## WORK TASK A
From the pressure cooker forum thread, output the passage that starts with "I had but got" and goes on through "the lids :)".
## WORK TASK B
List every username in the pressure cooker forum thread.
[SOURCE DOCUMENT — start]
But the issue I'm unsure about is a little overpressure relief plug (rubber), about 5/8" dia in the middle of the lid.

We (wife and I) have another one made by Presto, and it has in that spot, a similar plug, but with a little metal stem that can be depressed to bleed off steam and pressure. It also vents off steam during heat up until a certain pressure is reached.

I've order parts for these things before, and it seems all the different makes and models were related, and all made in Wisconsin.

This link http://www.cookingandcanning.net/stmo.html shows an overpressure/vent (Presto 9911, for $2.00) that I'm thinking would probably work as a replacement in the Steamliner. I don't find one exactly like it now has.

I'm wondering if any of you have had any experience with these things, and can advise?

dp
07-11-2010, 03:39 PM
I've had several pressure cookers and every one that had a wobbler weight used the same relief valve. The lid gaskets were all the same too provided they were the same diameter. The local supermarket sells the bits during canning season, and I replace them every year.

I had but got rid of an adjustable cooker as it just looked like trouble. I've also installed a pressure gage on the lid of all of them and sure enough they all read pretty much what the wobbler predicts. If I have a need to replace one I'll not bother with installing the gage - they make it difficult to stack the lids :)

gnm109
07-11-2010, 03:46 PM
I have an old Presto (aluminum) pressure cooker that I use with a steam needle to disassemble parts of guitars. I wouldn't want to use it for food since the inside turns black with oxides when I use it. Since I only need the steam, it's fine. If I were to cook with one, I would want a stainless steel version.

The Prestos and many others have a weight in the center that prevents excess pressure buildup. It also indicates when steam is up. There is another small valve on the Presto but I'm not exactly sure what that one does.

darryl
07-11-2010, 04:17 PM
I brought home a couple of pressure cookers a few years ago. One was aluminum and fairly thick. I didn't test that because I wanted to use it as a vacuum chamber, for which it has been perfect. I made my own domed lid from lexan.
[SOURCE DOCUMENT — finish]
[DATASET EXCERPTS — start]
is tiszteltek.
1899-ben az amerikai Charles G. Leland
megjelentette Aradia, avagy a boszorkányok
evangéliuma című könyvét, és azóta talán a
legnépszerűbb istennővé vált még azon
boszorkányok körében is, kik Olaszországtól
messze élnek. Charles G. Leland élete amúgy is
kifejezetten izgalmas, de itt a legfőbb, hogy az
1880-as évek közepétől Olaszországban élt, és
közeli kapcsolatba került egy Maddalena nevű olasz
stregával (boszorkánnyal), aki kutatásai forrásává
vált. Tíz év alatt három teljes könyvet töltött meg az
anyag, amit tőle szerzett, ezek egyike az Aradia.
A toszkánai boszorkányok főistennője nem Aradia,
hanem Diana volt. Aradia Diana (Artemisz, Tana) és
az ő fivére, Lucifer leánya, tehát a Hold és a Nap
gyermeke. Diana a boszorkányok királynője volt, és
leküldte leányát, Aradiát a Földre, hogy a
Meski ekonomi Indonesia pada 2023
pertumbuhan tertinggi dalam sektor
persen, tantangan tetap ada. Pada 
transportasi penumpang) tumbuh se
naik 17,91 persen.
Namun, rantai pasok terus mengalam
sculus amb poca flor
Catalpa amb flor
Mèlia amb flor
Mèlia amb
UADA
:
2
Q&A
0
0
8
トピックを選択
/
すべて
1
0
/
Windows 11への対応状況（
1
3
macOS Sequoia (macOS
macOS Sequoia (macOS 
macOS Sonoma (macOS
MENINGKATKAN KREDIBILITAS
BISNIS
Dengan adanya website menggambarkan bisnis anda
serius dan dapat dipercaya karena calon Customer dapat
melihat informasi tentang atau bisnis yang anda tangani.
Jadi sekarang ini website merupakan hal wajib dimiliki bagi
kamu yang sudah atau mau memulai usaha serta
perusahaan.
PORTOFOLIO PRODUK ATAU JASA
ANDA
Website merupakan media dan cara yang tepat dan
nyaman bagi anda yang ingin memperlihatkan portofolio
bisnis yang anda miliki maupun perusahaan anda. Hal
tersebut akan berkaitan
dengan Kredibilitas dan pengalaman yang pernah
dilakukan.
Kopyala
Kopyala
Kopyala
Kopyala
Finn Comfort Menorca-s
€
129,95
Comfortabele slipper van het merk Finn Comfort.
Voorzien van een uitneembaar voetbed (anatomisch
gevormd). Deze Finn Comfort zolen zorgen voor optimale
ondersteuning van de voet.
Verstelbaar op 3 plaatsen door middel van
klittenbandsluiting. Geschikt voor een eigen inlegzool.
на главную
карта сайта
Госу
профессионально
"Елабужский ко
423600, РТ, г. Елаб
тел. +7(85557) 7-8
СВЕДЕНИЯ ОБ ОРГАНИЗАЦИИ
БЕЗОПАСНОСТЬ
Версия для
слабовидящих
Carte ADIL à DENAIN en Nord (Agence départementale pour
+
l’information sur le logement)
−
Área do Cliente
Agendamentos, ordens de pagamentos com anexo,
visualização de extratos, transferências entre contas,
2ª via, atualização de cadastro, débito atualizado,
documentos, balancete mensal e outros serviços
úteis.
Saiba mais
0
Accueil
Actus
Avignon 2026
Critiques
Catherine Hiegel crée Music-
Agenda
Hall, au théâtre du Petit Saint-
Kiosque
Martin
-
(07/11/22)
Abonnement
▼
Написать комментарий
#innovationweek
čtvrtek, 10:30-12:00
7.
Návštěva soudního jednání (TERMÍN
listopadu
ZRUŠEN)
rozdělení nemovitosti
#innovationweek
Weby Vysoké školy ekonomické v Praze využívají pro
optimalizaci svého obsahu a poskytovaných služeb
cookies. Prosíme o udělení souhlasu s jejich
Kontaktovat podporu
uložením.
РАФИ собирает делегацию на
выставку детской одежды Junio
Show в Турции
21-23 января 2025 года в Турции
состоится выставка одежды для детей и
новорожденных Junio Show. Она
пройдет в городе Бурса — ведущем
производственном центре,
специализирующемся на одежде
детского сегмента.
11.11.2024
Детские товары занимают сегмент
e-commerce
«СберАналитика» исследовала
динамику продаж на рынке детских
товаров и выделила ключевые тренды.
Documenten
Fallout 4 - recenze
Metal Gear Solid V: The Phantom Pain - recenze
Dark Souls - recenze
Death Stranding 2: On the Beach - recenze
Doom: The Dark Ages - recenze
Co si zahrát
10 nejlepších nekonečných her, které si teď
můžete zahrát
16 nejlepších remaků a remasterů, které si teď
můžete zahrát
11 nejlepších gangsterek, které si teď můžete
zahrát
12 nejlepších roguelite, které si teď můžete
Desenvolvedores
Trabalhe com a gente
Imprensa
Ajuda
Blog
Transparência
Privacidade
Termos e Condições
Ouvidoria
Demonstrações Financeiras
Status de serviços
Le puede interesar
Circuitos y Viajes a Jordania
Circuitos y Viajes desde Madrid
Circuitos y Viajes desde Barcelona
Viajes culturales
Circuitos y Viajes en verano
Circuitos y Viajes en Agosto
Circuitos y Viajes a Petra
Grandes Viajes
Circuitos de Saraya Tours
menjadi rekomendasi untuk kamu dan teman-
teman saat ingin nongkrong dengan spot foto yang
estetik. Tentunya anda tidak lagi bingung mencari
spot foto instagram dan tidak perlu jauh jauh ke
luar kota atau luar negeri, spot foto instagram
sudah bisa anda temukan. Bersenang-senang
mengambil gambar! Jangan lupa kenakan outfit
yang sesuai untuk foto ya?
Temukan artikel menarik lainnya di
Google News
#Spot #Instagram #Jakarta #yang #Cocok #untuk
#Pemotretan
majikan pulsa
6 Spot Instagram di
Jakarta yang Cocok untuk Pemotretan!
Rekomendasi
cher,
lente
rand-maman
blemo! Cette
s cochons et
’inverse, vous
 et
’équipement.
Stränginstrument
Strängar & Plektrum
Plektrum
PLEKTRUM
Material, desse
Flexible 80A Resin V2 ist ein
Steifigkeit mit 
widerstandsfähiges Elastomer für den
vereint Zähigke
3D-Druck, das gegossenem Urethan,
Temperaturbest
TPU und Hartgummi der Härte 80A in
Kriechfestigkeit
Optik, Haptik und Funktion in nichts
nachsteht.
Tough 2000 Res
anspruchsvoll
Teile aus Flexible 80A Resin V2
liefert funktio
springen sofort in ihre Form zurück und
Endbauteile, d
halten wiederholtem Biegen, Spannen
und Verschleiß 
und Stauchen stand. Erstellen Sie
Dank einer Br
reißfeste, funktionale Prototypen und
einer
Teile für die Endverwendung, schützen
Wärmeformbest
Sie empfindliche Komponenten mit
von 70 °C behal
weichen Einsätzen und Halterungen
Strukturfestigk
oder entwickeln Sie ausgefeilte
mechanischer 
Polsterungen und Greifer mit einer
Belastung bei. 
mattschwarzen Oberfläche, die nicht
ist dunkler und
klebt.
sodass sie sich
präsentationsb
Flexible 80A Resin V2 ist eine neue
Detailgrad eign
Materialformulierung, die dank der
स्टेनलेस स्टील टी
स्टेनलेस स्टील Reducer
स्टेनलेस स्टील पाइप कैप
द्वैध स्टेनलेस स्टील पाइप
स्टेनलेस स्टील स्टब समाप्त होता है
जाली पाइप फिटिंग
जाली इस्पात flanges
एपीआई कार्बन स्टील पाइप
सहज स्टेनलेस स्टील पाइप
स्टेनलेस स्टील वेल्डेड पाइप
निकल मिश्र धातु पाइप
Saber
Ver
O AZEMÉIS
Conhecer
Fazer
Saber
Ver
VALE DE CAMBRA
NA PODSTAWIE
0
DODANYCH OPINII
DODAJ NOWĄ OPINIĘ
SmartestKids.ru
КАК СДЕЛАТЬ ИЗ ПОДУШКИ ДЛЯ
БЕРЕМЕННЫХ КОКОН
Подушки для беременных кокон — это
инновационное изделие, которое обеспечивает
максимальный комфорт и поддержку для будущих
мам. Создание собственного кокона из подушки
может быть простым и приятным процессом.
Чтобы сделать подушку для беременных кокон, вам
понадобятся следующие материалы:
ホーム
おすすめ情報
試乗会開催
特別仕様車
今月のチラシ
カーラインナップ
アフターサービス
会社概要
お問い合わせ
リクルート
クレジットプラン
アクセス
[DATASET EXCERPTS — finish]
## TASK OUTPUT A
I had but got rid of an adjustable cooker as it just looked like trouble. I've also installed a pressure gage on the lid of all of them and sure enough they all read pretty much what the wobbler predicts. If I have a need to replace one I'll not bother with installing the gage - they make it difficult to stack the lids :)

## TASK OUTPUT B
dp
gnm109
darryl